Text:
______________________________
[00:00:00] Welcome to today's TLC. Whether you found this podcast on my website, through the emails I send, or simply from a friend, I'm glad that you've decided to add some TLC today.
[00:00:17] Hey friends. Welcome back to today's TLC. I've been thinking a lot about freedom recently because you know, it's summer and it's the 4th of July season. And A lot of times in the past, when I think of the freedoms of the 4th of July, I think of my ancestors who are veterans and all of those who have fought for different freedoms that I enjoy as a woman, as a practicing Christian, as an involved member of society, the ability to vote, raise my family where I want to, choose my job, my vocation... there's so many things that I appreciate that the people who came before me gave to me even though I didn't fight the wars or petition the different laws or do the work to get those freedoms. And I'm so grateful for that. So grateful for all of those who put that time, energy, and even their lives into giving us those freedoms.
[00:01:13] Typically I have that on my mind when I'm thinking about freedom. But a couple of things have influenced my view of freedom and I wanted to share with you today about some of what I feel is true freedom. A lot of that has come from tools that I use from therapy or from support groups or from my coaching education that have given me a different level of freedom that I didn't realize was possible for me until this phase of my life. So I wanted to share some of that with you today.
______________________________
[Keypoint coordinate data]
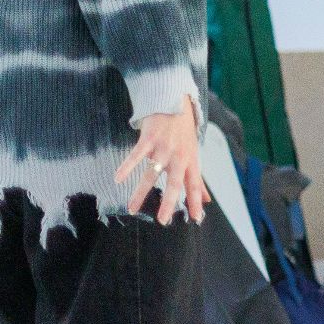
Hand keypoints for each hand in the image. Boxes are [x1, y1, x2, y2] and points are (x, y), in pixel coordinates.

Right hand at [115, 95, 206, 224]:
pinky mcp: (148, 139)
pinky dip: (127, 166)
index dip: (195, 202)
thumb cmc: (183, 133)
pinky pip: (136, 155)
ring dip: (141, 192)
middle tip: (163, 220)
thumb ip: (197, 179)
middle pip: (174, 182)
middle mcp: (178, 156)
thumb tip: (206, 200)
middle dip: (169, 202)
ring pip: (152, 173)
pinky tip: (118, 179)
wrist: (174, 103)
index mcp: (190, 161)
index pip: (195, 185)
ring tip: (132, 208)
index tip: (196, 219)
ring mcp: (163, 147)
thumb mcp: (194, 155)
______________________________
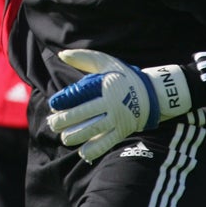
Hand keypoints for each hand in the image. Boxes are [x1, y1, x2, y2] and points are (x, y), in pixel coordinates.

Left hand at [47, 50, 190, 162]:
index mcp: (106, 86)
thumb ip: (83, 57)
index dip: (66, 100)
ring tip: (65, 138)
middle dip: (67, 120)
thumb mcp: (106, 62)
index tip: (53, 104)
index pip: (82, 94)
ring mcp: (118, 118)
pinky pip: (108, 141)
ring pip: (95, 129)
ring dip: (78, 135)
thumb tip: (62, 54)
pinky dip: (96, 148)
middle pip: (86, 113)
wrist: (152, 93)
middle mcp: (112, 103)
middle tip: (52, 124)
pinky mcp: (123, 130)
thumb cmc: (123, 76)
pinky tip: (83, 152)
______________________________
Task statement:
Quote the transcript starting at "[00:00:00] Welcome to" and ending at "some TLC today.". The entries come from a different source than the transcript.

Expected answer:
[00:00:00] Welcome to today's TLC. Whether you found this podcast on my website, through the emails I send, or simply from a friend, I'm glad that you've decided to add some TLC today.